Those tuned into the media-waves were enchanted, in a related instance, by Rick Santelli’s grand moment of theater in the Chicago trader’s pit last week when he seemed to ignite the first spark of revolution by demonstrating that bail-out fatigue had morphed into high emotion — and that the emotion could be marshaled against public policy. The traders in the pit on-screen seemed to color up and buzz loudly, like ordinary grasshoppers turning into angry locusts preparing to ravage a waiting valley. “Are you listening, President Obama?” Mr. Santelli asked portentously.

In the broad blogging margins of the web that orbit the mainstream media like the rings of Saturn, an awful lot of reasonable people have begun to ask whether President Obama is a stooge of whatever remains of Wall Street, with Citigroup and Goldman Sachs’s puppeteer, Robert Rubin, pulling strings behind an arras in the Oval Office. Personally, I doubt it, but it is still a little hard to understand what the President is up to. For one thing, the stimulus package, so-called, looks more and more like national sub-prime mortgage itself, a bad bargain made under less-than-realistic terms, with future obligations fobbed onto whoever inhabits this corner of the world for the next seven hundred years — and all to pay for a bunch of granite counter-tops and flat-screen TVs.

I suppose Mr. Obama is burdened with the knowledge that the economic truth is so much worse than he imagined back in November that there is simply nothing to do at this point except pretend to serve up a “tasting menu” of rescue plans in the hope that markets and mechanisms might be conned back into compliance with our wish keep getting something-for-nothing forever. FDR already used the fear of fear itself trope, so Mr. O is left with little more than displaying pluck and confidence in the face of overwhelming bad news.

The sad truth is that banking has become a Chinese fire drill — a frantic act of futility — as insolvent companies persist in covering up their losses in order to avoid the counter-party hell of credit default swaps that would ring the world’s “game over” bell. This can only go on so long. All the chatter about “nationalizing” the banks really boils down to what kind of bankruptcy work-out will they be put through, how destructive will the process be, and how much of the pain can be shoved forward in time to people now in diapers and their descendants.

Among the questions that disturb the sleep of many casual observers is how come Mr. O doesn’t get that the conventional process of economic growth — based, as it was, on industrial expansion via revolving credit in a cheap-energy-resource era — is over, and why does he keep invoking it at the podium? Dear Mr. President, you are presiding over an epochal contraction, not a pause in the growth epic. Your assignment is to manage that contraction in a way that does not lead to world war, civil disorder or both. Among other things, contraction means that all the activities of everyday life need to be downscaled including standards of living, ranges of commerce, and levels of governance. “Consumerism” is dead. Revolving credit is dead — at least at the scale that became normal the last thirty years. The wealth of several future generations has already been spent and there is no equity left there to re-finance.

• SUPPLIED ENTRIES
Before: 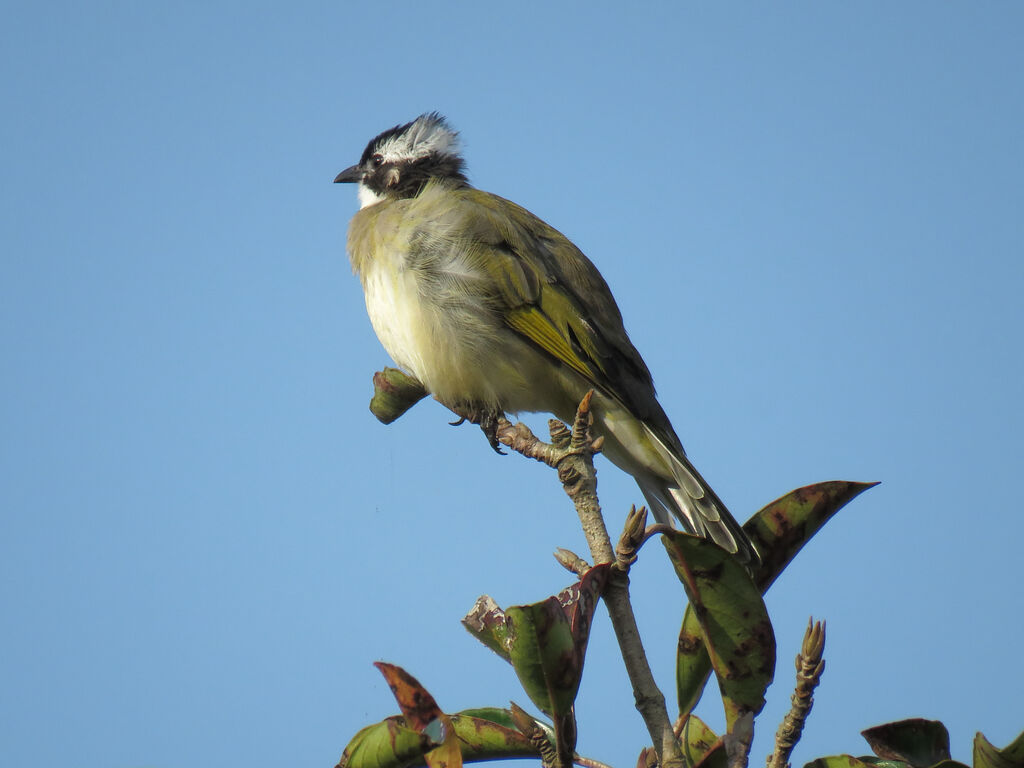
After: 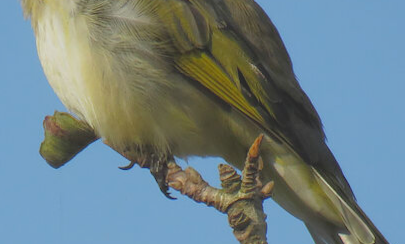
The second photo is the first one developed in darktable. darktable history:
rotate and perspective: rotation 0.226°, lens shift (vertical) -0.042, crop left 0.023, crop right 0.982, crop top 0.006, crop bottom 0.994
contrast brightness saturation: contrast -0.28
crop: left 31.751%, top 32.172%, right 27.8%, bottom 35.83%
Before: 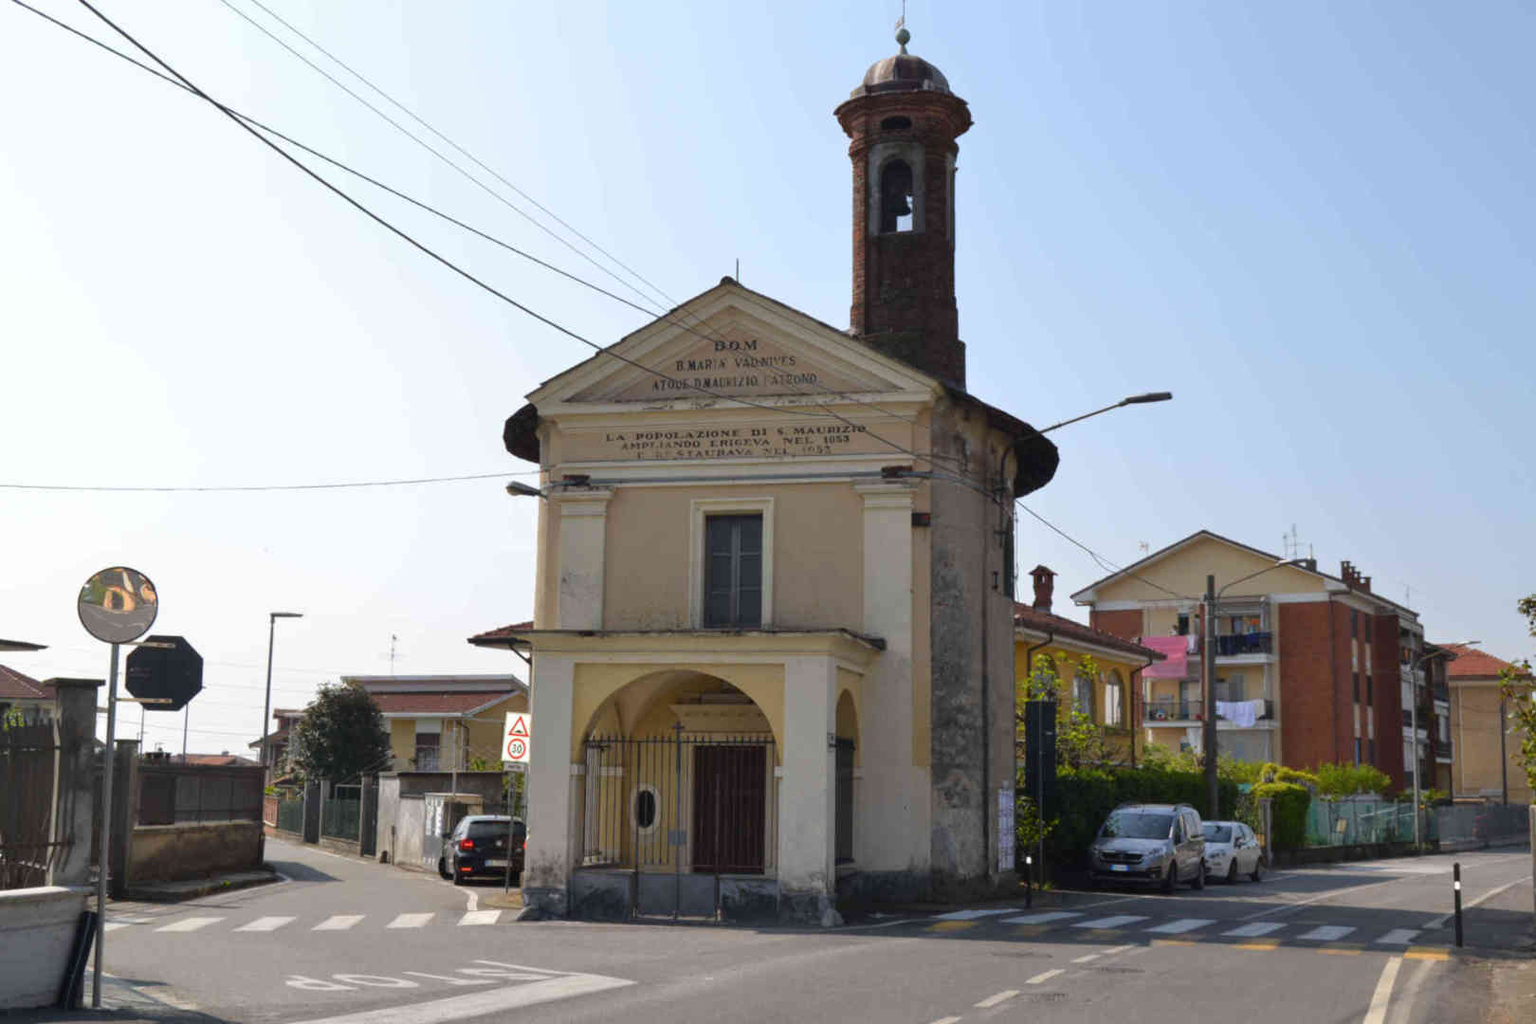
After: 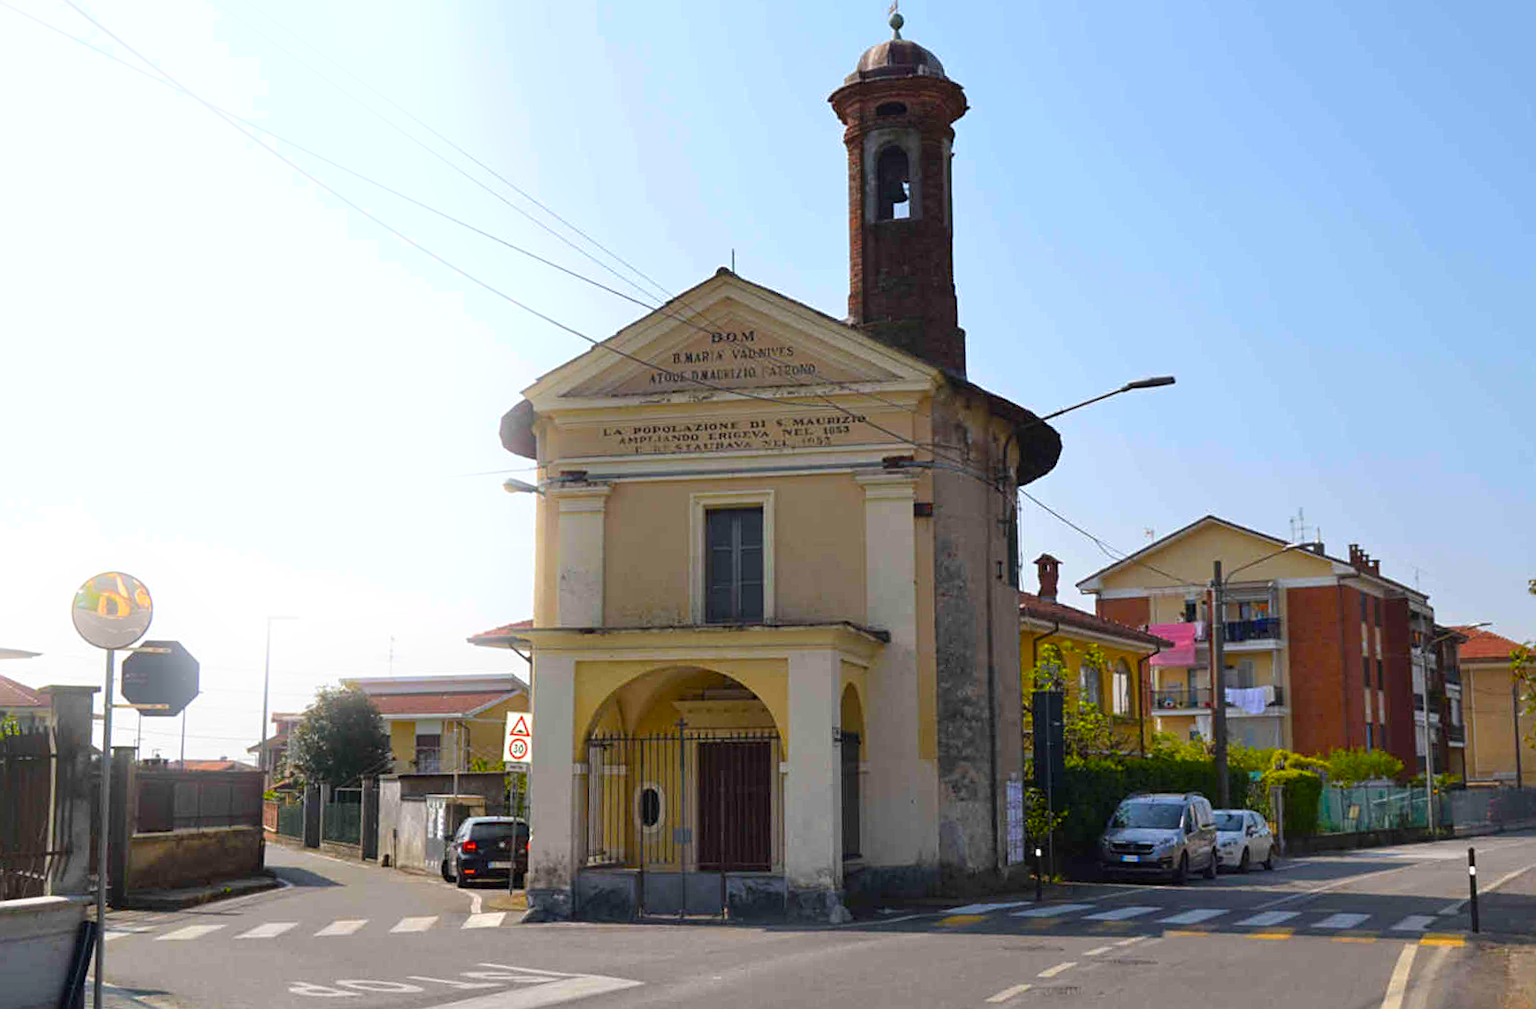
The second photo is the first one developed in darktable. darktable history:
sharpen: on, module defaults
rotate and perspective: rotation -1°, crop left 0.011, crop right 0.989, crop top 0.025, crop bottom 0.975
color balance rgb: linear chroma grading › global chroma 15%, perceptual saturation grading › global saturation 30%
bloom: size 9%, threshold 100%, strength 7%
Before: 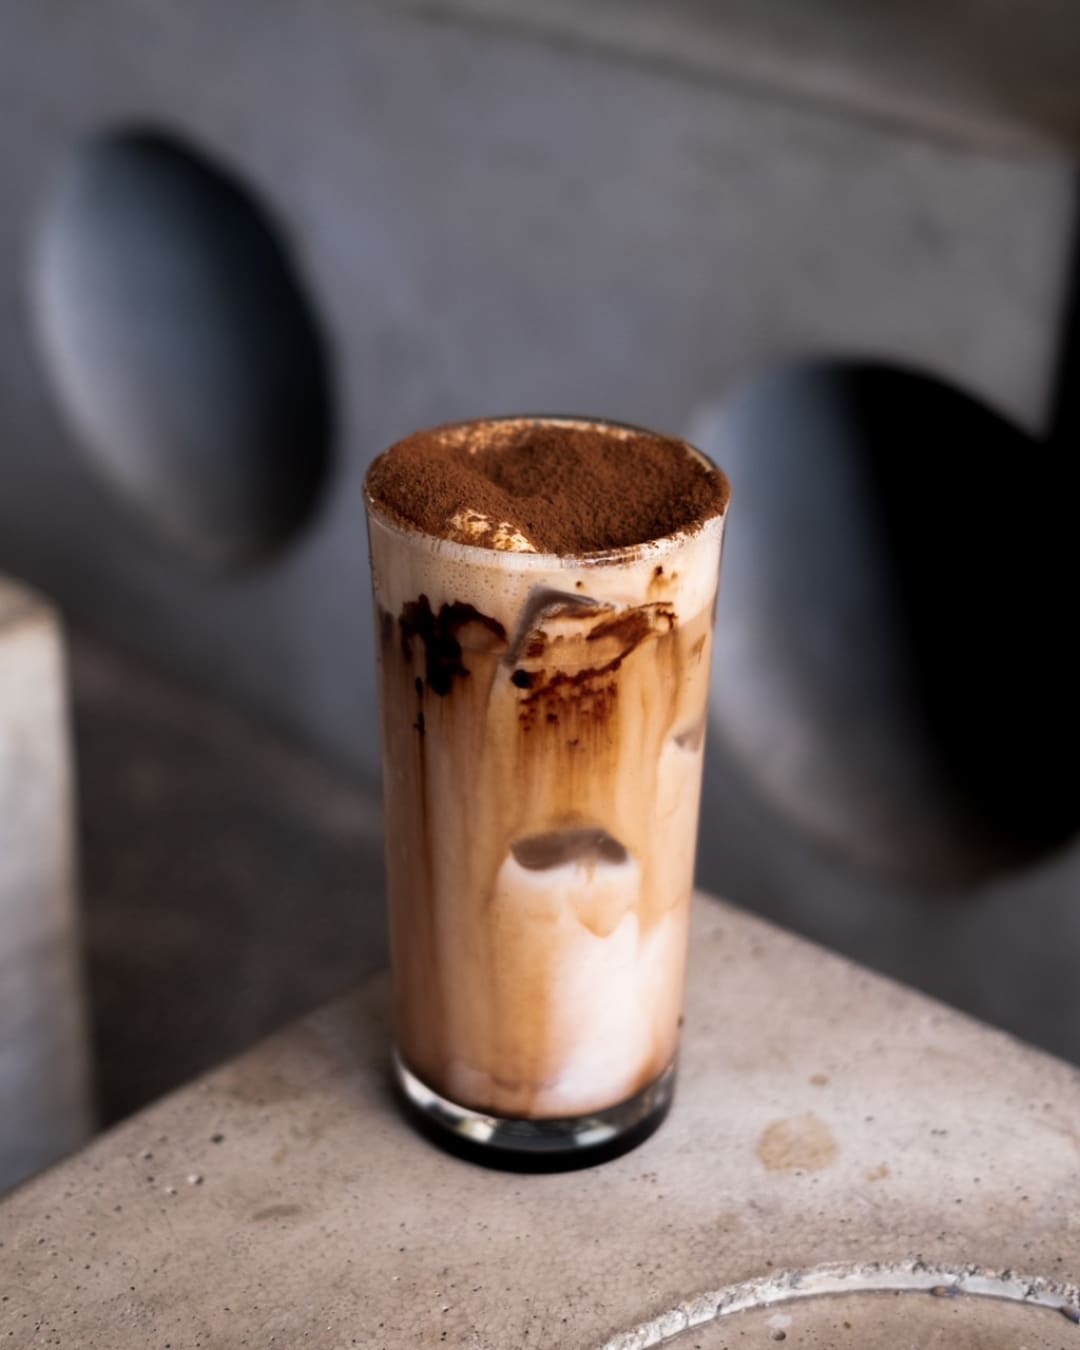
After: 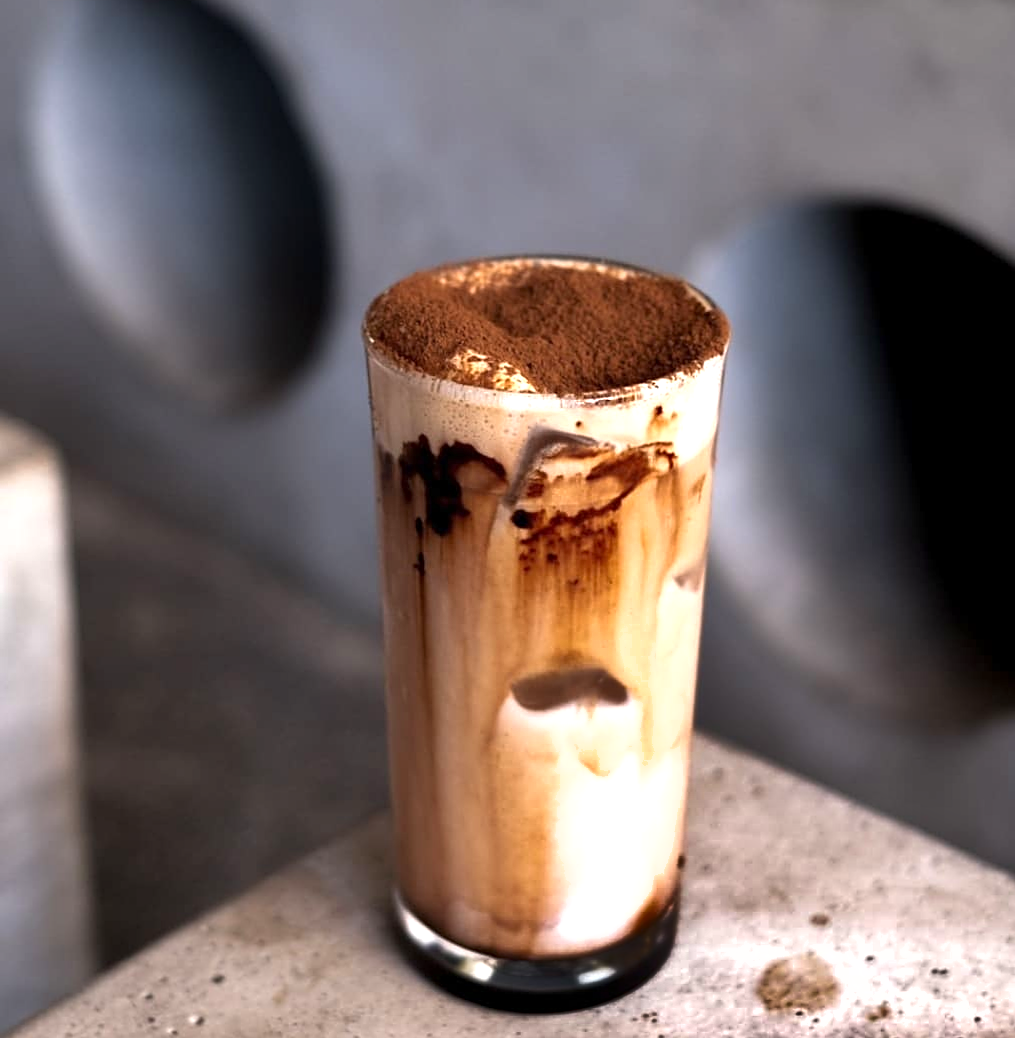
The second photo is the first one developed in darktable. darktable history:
sharpen: on, module defaults
crop and rotate: angle 0.079°, top 11.808%, right 5.805%, bottom 11.122%
shadows and highlights: shadows 20.88, highlights -81.78, soften with gaussian
exposure: exposure 0.738 EV, compensate highlight preservation false
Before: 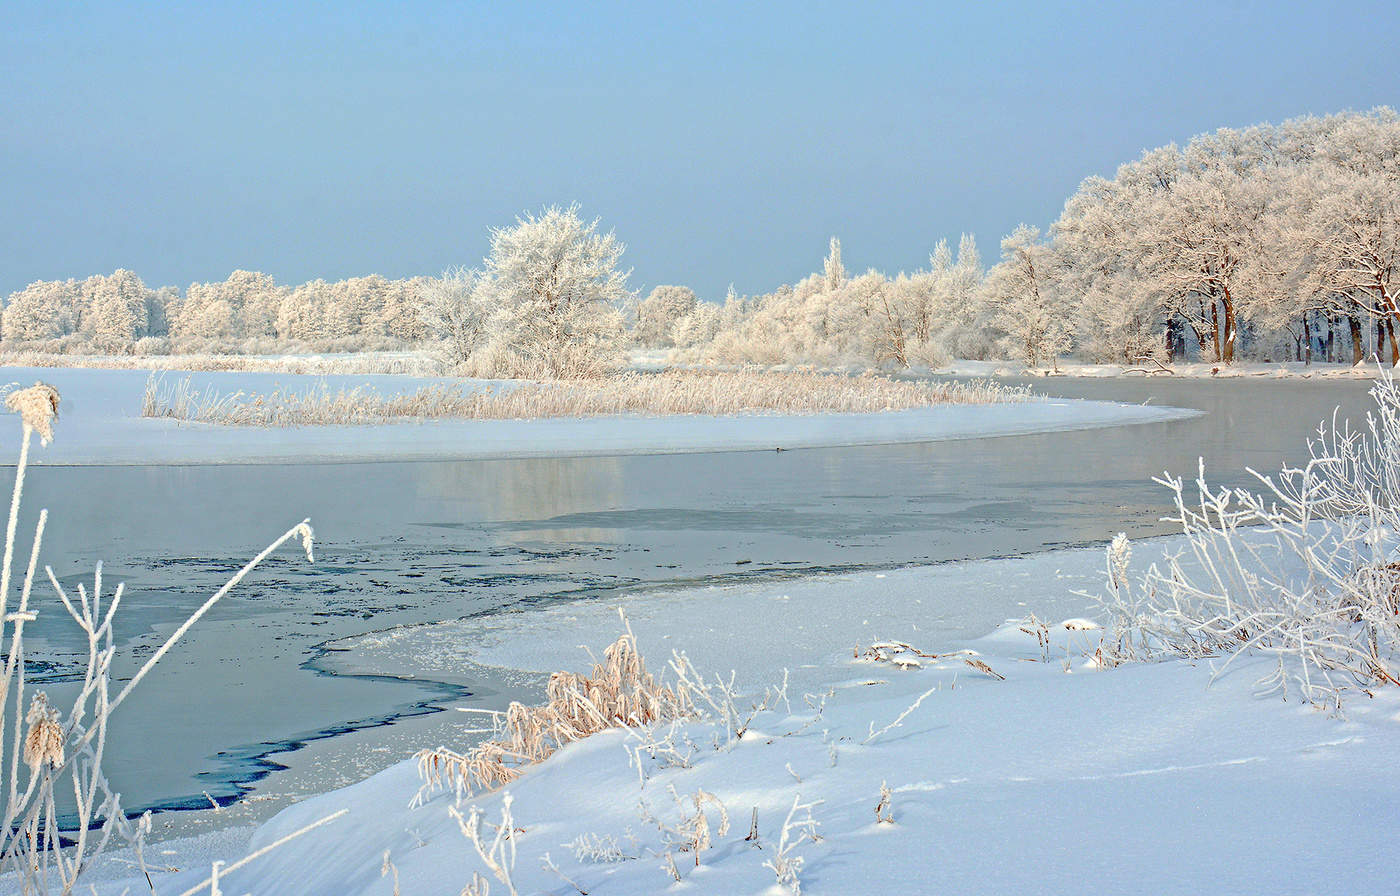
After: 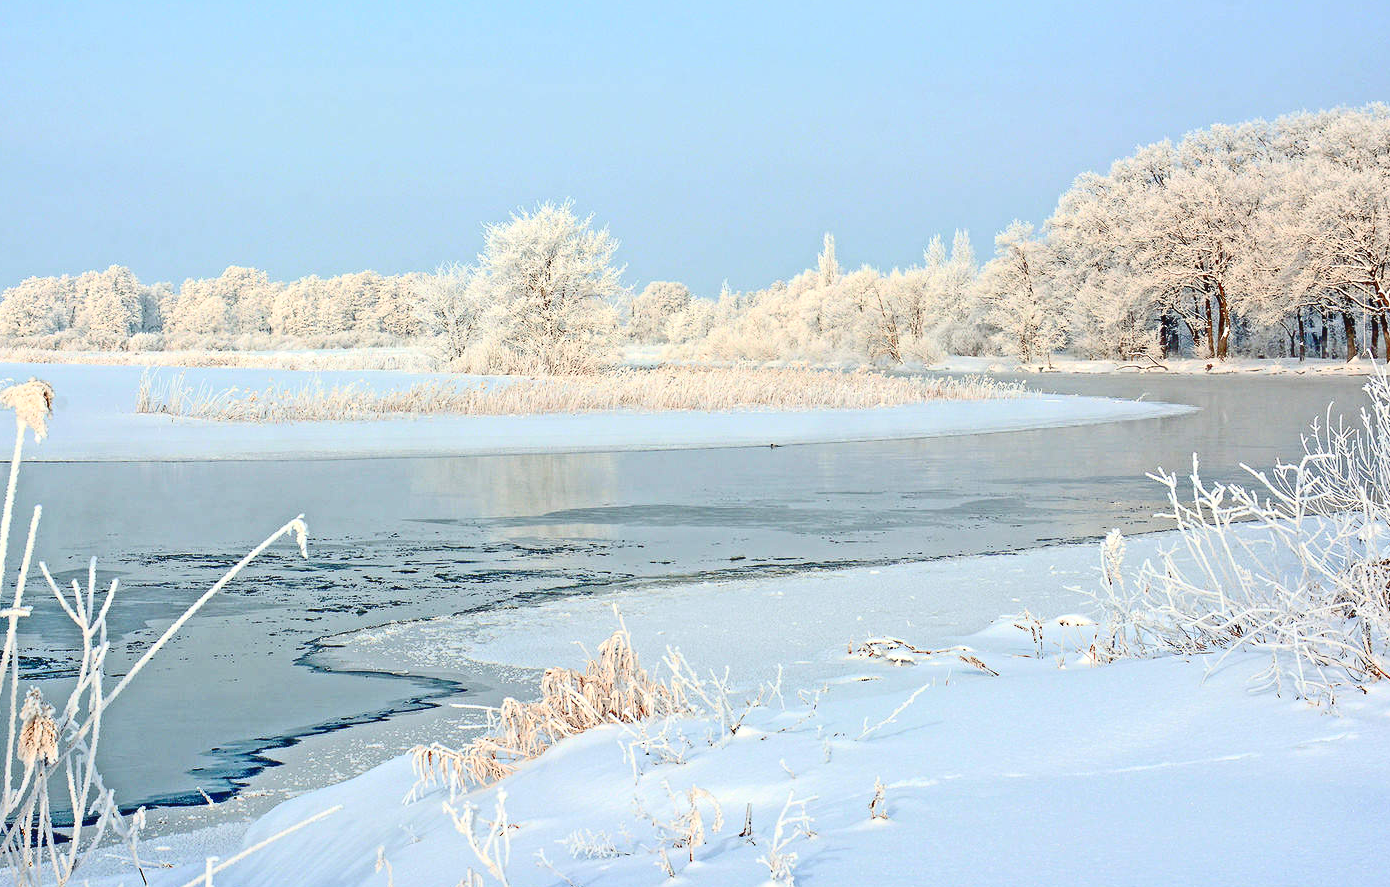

• EXERCISE
For each statement, say yes or no to whether it agrees with the commentary on President Obama and the economic crisis, and quote the commentary's deciding words: (a) The writer believes President Obama is a stooge of Wall Street. (b) Revolving credit is described as dead at the scale that became normal over the last thirty years. (c) Rick Santelli's moment of theater took place in a New York trading pit.

• SOLUTION
(a) No: "Personally, I doubt it"
(b) Yes: "Revolving credit is dead — at least at the scale that became normal the last thirty years."
(c) No: "in the Chicago trader’s pit last week"